**** EXCERPTED RECORDS
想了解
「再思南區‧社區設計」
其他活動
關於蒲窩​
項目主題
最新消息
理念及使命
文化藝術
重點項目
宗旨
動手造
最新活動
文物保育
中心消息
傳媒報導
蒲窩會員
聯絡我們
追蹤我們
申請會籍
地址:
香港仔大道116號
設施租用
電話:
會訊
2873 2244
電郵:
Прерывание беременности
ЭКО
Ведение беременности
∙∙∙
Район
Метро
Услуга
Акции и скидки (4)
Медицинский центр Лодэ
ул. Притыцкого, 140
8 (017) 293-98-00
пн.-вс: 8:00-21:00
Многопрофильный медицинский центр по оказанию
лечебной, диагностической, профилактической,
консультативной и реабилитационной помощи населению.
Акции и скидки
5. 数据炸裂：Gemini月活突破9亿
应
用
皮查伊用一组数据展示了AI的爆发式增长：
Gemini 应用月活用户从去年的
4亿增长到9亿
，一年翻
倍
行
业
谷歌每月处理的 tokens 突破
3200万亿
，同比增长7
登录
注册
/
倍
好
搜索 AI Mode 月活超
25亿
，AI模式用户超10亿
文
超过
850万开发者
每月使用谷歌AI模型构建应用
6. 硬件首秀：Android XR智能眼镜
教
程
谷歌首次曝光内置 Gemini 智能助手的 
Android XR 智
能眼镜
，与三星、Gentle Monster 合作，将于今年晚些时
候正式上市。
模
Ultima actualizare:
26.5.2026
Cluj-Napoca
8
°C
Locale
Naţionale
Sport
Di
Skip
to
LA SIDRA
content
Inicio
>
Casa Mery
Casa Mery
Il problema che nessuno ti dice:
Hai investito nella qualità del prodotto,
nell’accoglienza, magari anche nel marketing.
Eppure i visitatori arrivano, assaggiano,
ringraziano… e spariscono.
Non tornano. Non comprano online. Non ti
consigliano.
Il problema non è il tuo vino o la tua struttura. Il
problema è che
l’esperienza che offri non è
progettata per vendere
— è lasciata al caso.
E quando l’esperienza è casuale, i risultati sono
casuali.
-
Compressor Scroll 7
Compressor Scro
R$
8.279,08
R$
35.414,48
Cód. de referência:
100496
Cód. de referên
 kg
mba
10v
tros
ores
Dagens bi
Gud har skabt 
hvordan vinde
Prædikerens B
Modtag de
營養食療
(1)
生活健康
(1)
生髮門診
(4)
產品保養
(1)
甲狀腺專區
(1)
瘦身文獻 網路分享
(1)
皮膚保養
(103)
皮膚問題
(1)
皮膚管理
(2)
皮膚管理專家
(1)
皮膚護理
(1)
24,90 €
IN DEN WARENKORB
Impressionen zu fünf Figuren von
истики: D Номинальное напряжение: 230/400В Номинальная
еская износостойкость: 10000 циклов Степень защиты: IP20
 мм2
********
● EXERCISE AIM
Go through the listing, and whenever a line contains the string "problema", copy that line.

● RESULT
Il problema che nessuno ti dice:
Il problema non è il tuo vino o la tua struttura. Il
problema è che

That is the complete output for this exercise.